• [THE PROBLEM]
Reproduce the part of the article below about the Bahraini juvenile court that runs from "Hasan was released" up to and including "and wood planks.".

(SELECTED EXTRACT begins)

Bahrain Court Releases Minor on Trial for Protest
إقرأ هذا الخبر بالعربيةA Bahraini juvenile court released on Monday a Shiite minor who is on trial for disturbing security by blocking a road outside the capital, lawyers said.
The court ordered police to handover Ali Hasan, 11, to his parents, and adjourned the trial to June 20, a lawyer said, asking not to be named.
Hasan was released "to allow time to review a report on him prepared by a social worker," the lawyer added.
Hasan, according to the list of charges against him, is accused of "taking part in a public assembly aimed at disturbing security."
Bahrain's chief prosecutor for juveniles, Noura al-Khalifa, said in a statement on Sunday that Hasan was arrested on May 14 while blocking a street outside Manama with garbage containers and wood planks.
She said he pleaded guilty, admitting that he blocked the road repeatedly after police would clear the blockade, and that he was arrested on his third attempt to shut the road.
She claimed he confessed to have done that after a man accused of stirring trouble gave him and some of his friends three dinars ($8).
The interior ministry said Hasan was allowed to sit the final school exams in the juvenile detention center where he was held.
Tensions remain high in Bahrain where a month-long Shiite-led uprising was crushed in March 2011. Demonstrations have intensified in recent months as protesters sporadically clash with the police.
Amnesty International says 60 people have been killed since the protests first erupted in February last year.

(SELECTED EXTRACT ends)
(STORED DATA begins)

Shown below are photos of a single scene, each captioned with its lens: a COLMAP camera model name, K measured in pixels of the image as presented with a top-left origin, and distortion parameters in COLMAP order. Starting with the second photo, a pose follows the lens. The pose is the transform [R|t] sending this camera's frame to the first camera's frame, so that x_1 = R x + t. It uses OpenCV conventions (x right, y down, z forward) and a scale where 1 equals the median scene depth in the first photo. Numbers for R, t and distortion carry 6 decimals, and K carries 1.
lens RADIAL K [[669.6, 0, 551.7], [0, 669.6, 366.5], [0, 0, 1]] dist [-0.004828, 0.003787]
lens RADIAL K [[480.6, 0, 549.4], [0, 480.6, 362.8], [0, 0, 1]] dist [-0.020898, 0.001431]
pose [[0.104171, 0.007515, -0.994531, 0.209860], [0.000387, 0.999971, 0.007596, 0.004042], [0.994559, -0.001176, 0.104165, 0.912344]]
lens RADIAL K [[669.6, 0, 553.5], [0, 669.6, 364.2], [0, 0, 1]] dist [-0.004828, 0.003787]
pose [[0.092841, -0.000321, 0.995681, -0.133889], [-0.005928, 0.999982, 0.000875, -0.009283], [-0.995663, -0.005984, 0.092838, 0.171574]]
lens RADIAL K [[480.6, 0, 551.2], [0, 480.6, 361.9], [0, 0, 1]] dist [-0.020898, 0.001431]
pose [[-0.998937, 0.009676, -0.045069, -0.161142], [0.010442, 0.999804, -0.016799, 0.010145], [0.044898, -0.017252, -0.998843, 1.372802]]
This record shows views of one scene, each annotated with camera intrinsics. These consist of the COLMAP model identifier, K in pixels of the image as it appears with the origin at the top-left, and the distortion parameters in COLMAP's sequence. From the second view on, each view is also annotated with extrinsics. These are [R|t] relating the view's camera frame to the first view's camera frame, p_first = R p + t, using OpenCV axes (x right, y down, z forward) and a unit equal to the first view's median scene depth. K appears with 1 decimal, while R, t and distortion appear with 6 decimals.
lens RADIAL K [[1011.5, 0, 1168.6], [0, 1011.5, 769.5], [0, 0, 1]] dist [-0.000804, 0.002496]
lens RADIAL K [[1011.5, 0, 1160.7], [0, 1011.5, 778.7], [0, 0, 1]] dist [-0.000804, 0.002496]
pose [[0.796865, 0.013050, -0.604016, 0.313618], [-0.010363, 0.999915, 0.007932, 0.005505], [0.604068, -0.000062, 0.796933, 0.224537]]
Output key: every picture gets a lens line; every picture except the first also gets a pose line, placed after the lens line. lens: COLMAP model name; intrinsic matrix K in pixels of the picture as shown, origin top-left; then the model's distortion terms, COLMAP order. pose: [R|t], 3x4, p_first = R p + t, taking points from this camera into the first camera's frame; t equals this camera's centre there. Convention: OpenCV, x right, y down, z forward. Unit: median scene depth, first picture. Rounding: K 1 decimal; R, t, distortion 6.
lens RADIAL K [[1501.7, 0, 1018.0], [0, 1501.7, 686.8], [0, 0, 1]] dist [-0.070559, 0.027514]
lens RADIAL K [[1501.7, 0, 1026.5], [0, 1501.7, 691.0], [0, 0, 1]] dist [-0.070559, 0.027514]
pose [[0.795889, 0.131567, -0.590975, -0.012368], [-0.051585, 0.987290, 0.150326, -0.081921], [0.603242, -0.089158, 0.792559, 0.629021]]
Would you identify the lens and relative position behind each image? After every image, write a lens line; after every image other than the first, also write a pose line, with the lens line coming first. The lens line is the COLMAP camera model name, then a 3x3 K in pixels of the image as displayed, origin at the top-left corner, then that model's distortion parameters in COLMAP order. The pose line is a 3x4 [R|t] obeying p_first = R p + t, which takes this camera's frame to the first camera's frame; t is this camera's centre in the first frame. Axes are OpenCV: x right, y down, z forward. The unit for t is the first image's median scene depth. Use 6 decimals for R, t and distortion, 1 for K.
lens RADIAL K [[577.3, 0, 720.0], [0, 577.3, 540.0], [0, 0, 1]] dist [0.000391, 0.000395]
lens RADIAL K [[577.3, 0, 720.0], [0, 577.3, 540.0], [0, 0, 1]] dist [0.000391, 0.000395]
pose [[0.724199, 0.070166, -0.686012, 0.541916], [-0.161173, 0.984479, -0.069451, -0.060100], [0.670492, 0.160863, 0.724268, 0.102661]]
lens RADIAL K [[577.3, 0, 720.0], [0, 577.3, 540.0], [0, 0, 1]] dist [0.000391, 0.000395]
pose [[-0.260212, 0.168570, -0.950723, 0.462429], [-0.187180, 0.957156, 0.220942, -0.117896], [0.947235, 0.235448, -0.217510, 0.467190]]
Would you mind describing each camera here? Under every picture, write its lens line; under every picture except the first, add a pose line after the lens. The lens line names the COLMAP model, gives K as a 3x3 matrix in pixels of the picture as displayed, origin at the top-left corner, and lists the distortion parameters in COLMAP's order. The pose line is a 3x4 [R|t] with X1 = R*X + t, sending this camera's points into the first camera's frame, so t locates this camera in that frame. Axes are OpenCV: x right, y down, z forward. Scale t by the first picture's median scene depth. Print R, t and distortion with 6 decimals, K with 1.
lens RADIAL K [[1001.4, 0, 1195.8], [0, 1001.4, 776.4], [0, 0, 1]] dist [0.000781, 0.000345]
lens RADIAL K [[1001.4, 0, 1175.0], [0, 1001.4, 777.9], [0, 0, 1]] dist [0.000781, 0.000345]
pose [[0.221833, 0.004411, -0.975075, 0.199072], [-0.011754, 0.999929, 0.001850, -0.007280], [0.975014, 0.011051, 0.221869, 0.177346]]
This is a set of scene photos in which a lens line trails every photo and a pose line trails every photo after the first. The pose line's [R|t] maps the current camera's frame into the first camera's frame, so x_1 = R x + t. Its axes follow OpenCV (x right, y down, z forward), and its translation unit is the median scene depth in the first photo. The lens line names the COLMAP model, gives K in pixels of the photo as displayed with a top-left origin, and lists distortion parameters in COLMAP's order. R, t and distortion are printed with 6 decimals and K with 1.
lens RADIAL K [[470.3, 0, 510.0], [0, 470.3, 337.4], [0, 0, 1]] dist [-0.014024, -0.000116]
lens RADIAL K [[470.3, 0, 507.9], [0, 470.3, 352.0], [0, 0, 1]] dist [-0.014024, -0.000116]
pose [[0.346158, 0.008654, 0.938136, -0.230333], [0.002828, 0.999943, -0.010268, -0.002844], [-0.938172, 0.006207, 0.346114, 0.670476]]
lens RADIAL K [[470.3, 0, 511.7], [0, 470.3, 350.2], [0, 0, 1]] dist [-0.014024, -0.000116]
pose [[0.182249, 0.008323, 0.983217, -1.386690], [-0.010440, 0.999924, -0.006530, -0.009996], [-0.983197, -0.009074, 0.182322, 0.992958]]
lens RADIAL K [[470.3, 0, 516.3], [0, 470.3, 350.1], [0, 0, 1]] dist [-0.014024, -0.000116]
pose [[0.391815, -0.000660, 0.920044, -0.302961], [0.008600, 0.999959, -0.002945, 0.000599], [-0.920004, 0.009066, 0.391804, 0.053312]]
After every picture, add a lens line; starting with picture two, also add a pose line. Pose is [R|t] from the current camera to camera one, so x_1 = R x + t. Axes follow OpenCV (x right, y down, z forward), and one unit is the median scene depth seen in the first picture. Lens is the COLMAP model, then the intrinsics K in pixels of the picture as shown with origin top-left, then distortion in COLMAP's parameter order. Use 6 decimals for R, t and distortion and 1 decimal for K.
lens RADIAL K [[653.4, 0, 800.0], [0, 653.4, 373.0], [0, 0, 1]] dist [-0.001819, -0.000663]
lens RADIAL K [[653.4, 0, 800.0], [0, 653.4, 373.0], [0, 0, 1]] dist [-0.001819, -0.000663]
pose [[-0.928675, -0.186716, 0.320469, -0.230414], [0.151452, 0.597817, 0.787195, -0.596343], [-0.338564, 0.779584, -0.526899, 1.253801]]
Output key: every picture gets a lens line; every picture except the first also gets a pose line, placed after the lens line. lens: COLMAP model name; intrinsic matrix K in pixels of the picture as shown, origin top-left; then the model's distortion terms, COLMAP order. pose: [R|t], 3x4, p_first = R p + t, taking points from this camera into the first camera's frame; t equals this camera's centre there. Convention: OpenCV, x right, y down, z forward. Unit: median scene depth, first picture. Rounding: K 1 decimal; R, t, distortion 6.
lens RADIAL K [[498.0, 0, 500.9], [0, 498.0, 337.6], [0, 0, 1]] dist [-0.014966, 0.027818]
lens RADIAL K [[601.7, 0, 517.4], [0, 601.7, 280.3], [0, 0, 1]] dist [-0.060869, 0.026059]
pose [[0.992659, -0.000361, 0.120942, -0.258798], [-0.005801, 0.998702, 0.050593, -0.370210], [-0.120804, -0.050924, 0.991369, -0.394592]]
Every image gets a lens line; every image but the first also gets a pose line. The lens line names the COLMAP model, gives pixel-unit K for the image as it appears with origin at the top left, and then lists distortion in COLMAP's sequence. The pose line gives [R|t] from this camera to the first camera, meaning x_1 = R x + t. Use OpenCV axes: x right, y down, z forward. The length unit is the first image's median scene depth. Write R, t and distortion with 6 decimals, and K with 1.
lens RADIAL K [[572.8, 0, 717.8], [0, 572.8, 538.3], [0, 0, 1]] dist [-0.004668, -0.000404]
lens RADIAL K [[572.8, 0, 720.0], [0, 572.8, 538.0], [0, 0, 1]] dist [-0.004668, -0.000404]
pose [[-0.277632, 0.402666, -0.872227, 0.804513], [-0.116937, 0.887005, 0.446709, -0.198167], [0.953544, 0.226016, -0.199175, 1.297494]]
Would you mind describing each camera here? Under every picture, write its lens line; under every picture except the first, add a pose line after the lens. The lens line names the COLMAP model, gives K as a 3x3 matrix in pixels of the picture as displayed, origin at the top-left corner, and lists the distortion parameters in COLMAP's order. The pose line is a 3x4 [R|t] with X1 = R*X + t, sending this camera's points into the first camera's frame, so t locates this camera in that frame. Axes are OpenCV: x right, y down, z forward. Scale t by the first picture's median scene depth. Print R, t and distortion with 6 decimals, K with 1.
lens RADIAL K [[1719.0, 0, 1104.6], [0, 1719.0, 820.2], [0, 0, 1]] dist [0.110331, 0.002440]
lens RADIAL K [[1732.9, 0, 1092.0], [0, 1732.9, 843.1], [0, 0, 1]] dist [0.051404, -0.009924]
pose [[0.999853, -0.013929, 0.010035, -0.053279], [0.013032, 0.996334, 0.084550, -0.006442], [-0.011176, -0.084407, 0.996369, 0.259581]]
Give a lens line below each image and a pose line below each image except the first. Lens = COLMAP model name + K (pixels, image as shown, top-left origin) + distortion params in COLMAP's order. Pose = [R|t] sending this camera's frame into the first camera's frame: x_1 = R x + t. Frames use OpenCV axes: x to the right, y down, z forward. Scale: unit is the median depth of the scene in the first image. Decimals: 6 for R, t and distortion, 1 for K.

(STORED DATA ends)

• [RESPONSE BOX]
Hasan was released "to allow time to review a report on him prepared by a social worker," the lawyer added.
Hasan, according to the list of charges against him, is accused of "taking part in a public assembly aimed at disturbing security."
Bahrain's chief prosecutor for juveniles, Noura al-Khalifa, said in a statement on Sunday that Hasan was arrested on May 14 while blocking a street outside Manama with garbage containers and wood planks.